PROBLEM TO WORK ON: Could you retype the material, starting at its first line and ending with the line holding "X104150000Y-73152000D03*", and keep the pictures out?

* * * * *

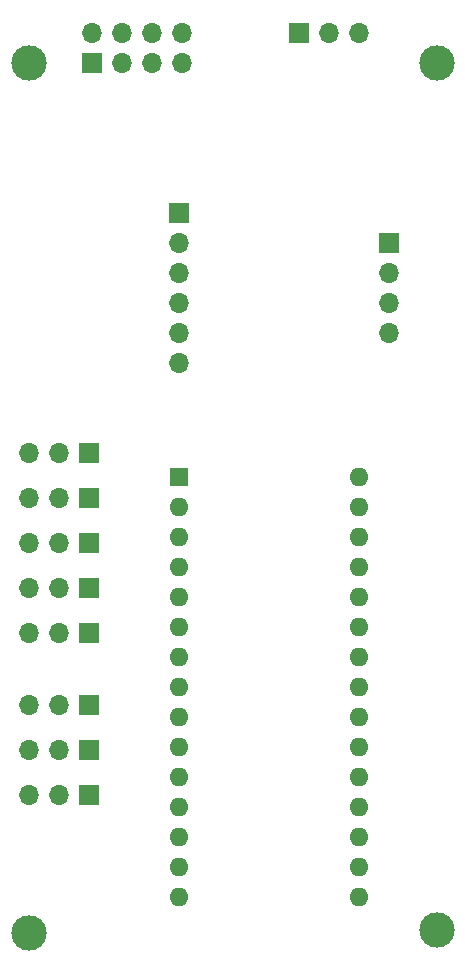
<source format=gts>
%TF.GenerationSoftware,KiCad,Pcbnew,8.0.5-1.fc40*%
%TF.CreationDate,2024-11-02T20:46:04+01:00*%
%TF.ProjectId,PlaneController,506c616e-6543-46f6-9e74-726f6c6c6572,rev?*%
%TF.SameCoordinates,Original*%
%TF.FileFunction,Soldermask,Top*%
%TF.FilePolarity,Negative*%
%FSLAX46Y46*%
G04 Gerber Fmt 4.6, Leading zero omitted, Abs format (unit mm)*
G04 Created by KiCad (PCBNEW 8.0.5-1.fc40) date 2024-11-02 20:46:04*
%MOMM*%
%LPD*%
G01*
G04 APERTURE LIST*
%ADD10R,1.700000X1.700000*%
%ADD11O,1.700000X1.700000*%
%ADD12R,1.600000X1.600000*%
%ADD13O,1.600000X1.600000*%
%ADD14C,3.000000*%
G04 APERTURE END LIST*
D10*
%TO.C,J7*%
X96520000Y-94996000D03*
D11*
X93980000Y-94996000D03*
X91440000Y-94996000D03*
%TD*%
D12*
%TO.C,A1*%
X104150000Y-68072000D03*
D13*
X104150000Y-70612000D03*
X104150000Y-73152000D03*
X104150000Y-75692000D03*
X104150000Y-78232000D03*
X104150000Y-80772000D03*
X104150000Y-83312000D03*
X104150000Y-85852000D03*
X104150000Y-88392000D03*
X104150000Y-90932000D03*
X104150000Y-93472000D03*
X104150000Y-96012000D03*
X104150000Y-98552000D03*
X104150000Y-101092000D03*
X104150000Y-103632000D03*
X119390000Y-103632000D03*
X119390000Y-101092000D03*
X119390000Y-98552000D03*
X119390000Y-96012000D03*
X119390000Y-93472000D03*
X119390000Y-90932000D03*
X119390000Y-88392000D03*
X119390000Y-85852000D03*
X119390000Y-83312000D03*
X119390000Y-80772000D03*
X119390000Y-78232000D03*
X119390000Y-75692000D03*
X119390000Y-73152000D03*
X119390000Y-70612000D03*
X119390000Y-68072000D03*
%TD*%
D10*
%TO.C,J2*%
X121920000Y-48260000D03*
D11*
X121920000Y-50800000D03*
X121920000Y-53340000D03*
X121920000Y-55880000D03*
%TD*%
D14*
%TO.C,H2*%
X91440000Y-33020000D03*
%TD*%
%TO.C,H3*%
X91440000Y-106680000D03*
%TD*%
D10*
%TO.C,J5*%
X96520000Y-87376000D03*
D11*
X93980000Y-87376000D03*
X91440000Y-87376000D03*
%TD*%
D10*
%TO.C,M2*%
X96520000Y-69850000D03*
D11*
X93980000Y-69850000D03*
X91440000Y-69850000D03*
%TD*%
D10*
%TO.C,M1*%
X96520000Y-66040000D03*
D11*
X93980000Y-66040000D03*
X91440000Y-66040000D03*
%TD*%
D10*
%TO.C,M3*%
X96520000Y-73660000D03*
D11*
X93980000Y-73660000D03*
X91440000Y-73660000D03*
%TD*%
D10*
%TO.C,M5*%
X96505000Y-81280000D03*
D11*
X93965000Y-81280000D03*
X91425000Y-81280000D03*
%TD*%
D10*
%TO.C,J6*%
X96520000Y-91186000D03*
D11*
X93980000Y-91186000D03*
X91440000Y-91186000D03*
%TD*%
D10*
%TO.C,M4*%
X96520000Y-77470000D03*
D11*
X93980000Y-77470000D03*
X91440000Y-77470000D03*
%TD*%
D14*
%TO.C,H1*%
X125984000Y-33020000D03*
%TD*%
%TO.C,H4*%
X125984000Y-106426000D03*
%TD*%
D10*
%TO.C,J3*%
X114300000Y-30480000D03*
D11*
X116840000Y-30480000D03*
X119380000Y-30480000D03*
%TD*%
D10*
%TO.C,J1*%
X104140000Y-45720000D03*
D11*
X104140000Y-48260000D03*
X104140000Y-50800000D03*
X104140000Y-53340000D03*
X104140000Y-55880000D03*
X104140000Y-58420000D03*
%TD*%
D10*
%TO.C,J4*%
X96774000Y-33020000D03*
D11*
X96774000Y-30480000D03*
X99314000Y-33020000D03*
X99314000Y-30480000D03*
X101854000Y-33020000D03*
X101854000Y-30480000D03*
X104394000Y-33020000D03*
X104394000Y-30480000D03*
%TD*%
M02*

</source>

* * * * *

FINISHED TASK:
<source format=gts>
%TF.GenerationSoftware,KiCad,Pcbnew,8.0.5-1.fc40*%
%TF.CreationDate,2024-11-02T20:46:04+01:00*%
%TF.ProjectId,PlaneController,506c616e-6543-46f6-9e74-726f6c6c6572,rev?*%
%TF.SameCoordinates,Original*%
%TF.FileFunction,Soldermask,Top*%
%TF.FilePolarity,Negative*%
%FSLAX46Y46*%
G04 Gerber Fmt 4.6, Leading zero omitted, Abs format (unit mm)*
G04 Created by KiCad (PCBNEW 8.0.5-1.fc40) date 2024-11-02 20:46:04*
%MOMM*%
%LPD*%
G01*
G04 APERTURE LIST*
%ADD10R,1.700000X1.700000*%
%ADD11O,1.700000X1.700000*%
%ADD12R,1.600000X1.600000*%
%ADD13O,1.600000X1.600000*%
%ADD14C,3.000000*%
G04 APERTURE END LIST*
D10*
%TO.C,J7*%
X96520000Y-94996000D03*
D11*
X93980000Y-94996000D03*
X91440000Y-94996000D03*
%TD*%
D12*
%TO.C,A1*%
X104150000Y-68072000D03*
D13*
X104150000Y-70612000D03*
X104150000Y-73152000D03*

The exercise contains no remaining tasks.